The more you learn about the Taycan, the more it grows on you. Its simply massive performance is excitingly outrageous and that makes it compelling. Four-wheel drive is achieved courtesy of two power trains front and rear. There’s a two-speed transmission to the rear; first gear is acceleration focused rocketing you to oblivion, whilst second gear takes you up to the 161-mph self-imposed limit. The front motor has single speed gearing, yet when both motors join up on launch control the Taycan generates a crazy 750 bhp, and no other current production Porsche matches its 774 lb of torque. Add to that a drag coefficient of just 0.22 and you can see that this is maybe an over serious performance machine.

Porsche have always been very good at the subtleties distinguishing a fast car from a driver’s car; steering feel, brake feel, and suspension composure to name but a few. Some say the Taycan requires a little too much steering effort, but it is after all a sporting machine whilst no GT2, so the issue remains one of debate.

Brakes are courtesy of carbon ceramic discs; 420 mm to the front and 410 mm at the rear which means, along with Porsche’s refined ability to master brake feel, stopping shouldn’t be a problem.

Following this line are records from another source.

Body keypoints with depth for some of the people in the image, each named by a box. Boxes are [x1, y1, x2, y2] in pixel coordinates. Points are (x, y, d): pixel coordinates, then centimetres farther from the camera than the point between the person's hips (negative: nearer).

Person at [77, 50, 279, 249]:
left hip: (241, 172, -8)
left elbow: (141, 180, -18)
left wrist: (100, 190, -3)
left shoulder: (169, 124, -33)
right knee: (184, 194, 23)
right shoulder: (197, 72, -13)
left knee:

And neither should handling, for that is courtesy of Porsche Active Suspension Management, providing that subtle combination of comfort and prodigious grip that is born of experience, competence, a love of driving, and intrinsic knowledge of the wants and needs of the sporting driver.

Defining the future

Did Porsche need to make the performance of the Taycan this quick and powerful to prove that it is really a Porsche? Maybe not, but hey I don’t mind, do you?

The more I write about this car, the more convinced I am that it is defining the performance road car of the future. OK, so it does it in relative silence bar road noise, and maybe us petrol heads will at heart miss the audible music of a tuned exhaust note… and if you miss changing gears and the purity of a well sorted chassis powered by a combustion engine, you will of course have another toy discretely locked away in the garage with which to play when no one is looking. In the meanwhile, living in the 21st century won’t prevent a smile and a grin every time you accelerate away from home in the Porsche Taycan.